Colorectal Robotic Surgery Benefits Both Patients & Physicians
APRIL 01, 2016
At Beth Israel Deaconess Medical Center (BIDMC), robots are playing an important role in helping highly skilled physicians perform complex surgeries. Many of these specialty surgeries were out of the realm of possibility just a few years ago. But today’s robotics have helped make the impossible possible.
Improvements to colorectal surgery are one such example of how BIDMC doctors are coupling their own training and experience with the precision of robotics to profound effect.

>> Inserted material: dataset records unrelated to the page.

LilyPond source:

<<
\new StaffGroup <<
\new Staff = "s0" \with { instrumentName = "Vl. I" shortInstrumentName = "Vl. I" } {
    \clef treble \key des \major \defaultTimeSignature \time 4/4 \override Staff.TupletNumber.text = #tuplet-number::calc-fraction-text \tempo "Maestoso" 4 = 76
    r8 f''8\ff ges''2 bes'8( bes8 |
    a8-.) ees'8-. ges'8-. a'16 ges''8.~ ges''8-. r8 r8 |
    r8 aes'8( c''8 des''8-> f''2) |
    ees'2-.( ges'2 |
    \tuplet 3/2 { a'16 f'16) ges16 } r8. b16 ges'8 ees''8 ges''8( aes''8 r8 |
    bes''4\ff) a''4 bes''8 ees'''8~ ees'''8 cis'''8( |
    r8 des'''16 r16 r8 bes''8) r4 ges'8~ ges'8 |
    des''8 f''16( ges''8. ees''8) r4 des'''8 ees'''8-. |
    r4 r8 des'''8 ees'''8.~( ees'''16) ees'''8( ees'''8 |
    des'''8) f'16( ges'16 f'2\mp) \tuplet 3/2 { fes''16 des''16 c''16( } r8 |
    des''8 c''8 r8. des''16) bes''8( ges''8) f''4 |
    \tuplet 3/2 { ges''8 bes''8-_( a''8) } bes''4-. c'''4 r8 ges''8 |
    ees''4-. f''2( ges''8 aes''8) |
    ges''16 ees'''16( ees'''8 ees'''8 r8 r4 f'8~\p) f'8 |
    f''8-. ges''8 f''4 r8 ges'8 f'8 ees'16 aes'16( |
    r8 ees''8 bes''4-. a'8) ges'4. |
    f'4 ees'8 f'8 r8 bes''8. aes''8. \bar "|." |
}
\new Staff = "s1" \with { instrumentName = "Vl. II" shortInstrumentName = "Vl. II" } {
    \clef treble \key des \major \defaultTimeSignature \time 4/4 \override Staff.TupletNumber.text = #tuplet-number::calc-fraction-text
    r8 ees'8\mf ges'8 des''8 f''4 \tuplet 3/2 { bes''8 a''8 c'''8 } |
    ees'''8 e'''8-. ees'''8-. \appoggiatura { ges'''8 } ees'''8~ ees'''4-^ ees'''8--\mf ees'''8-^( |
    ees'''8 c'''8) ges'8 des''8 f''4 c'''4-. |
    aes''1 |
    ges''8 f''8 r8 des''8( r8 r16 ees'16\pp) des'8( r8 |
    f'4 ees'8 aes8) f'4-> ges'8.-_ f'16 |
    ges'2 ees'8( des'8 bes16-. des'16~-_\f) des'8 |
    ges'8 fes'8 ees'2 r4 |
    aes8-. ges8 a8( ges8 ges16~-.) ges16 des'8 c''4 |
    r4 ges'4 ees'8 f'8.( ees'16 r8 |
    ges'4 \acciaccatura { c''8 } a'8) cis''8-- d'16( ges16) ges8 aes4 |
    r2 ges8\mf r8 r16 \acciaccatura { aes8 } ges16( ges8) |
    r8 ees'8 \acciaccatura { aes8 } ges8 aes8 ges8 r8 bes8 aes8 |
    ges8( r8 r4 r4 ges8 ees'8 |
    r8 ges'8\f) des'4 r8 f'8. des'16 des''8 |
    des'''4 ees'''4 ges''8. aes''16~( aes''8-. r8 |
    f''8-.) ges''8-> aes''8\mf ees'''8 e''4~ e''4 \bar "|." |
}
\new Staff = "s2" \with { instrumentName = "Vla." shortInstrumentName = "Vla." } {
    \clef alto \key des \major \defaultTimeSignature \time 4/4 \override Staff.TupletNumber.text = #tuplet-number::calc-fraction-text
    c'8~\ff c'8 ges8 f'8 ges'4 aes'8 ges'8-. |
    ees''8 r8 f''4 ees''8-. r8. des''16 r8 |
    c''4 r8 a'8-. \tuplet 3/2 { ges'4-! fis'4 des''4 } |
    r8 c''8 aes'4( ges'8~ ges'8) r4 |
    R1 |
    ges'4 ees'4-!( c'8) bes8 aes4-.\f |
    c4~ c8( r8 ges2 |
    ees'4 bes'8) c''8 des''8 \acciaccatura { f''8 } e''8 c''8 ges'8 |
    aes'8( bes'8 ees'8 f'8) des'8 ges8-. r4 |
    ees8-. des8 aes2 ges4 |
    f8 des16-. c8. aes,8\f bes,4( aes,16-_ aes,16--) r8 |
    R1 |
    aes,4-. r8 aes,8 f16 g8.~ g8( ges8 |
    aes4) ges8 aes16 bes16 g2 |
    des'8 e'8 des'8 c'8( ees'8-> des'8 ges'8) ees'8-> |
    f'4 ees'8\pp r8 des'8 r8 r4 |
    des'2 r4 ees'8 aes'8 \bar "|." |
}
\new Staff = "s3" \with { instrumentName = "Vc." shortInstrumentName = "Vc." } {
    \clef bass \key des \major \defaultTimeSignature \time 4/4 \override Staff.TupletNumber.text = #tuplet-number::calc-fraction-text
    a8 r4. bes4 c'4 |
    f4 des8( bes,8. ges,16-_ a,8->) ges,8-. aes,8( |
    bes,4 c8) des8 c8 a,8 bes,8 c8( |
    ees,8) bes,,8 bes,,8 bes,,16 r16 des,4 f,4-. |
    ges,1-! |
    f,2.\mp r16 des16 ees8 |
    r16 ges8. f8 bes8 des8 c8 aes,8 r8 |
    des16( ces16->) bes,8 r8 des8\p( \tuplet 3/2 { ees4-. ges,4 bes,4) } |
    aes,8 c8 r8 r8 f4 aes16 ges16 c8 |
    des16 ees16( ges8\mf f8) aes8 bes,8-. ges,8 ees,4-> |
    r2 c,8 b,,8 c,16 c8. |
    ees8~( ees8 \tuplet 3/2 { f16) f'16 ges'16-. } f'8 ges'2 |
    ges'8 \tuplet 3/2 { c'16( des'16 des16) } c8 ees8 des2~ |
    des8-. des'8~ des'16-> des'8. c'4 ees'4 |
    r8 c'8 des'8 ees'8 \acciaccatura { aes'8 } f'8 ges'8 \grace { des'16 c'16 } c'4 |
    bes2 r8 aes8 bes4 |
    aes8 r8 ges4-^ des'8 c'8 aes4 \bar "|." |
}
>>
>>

“It’s pretty amazing,” says Deborah Nagle, MD, Chief of the Division of Colon and Rectal Surgery at Beth Israel Deaconess Medical Center. “Colorectal robotic surgery has the potential to improve outcomes, decrease recovery time, and help patients continue living the lifestyle that’s important to them.”
Part of BIDMC’s philosophy is using the most advanced tools to help improve outcomes while having the smallest possible impact on a patient’s quality of life.
“We’re using colorectal robotic surgery to perform complex reconstruction of the rectum in ways that just weren’t possible in the past,” says Nagle. “And by having such sophisticated robotics, we’re able to perform these types of reconstructions in situations where other hospitals might perform a colostomy. This helps our patients retain the comfort and quality of life they expect.”
Some of the benefits of colorectal robotic surgery include quicker return of bowel function, the need for less pain medicine, and the potential for faster recovery time.
“One of the great benefits of this surgical tool is that physicians now have better visualization and ease of access in tight spaces such as the pelvis,” says Nagle. “This is important because it helps decrease the likelihood that the surgery will require a long incision — what’s called open procedure — for pelvic surgery. For example, laparoscopic procedures have a conversion to open procedure rate of up to 20 percent. Using the robot, we’re under five percent.”
Nagle sees a great advantage in robotic-assisted surgery. “Yes, because as well thought out as these tools are for a patient’s needs, they’re also ergonomically constructed for physicians, which may ultimately be better for our patients.”
Robotic-assisted surgery is a practical option for a wide range of colorectal conditions, including pelvic surgeries, low rectal resection, sigmoid colectomy, and cancer and non-cancer treatments. Most robotic-assisted surgery uses small incisions, unlike many other options that might require multiple open wounds.
“We’re constantly researching and trialing new processes and techniques to improve outcomes for a wide range of colorectal conditions,” says Nagle. “BIDMC has the broadest depth of robotic surgery in the region. We’ve also integrated this technology into our resident training processes. And as one of the region’s leaders in robotic surgery, we also train other practicing surgeons through CME courses and clinical observerships, as well as run courses for robotic surgery.”
But how are people reacting to robotics as part of their surgery?
“The response is usually very positive,” says Nagle. “And when they learn that robotic-assisted surgery often means less pain and faster recovery time, they like the technology that much more.”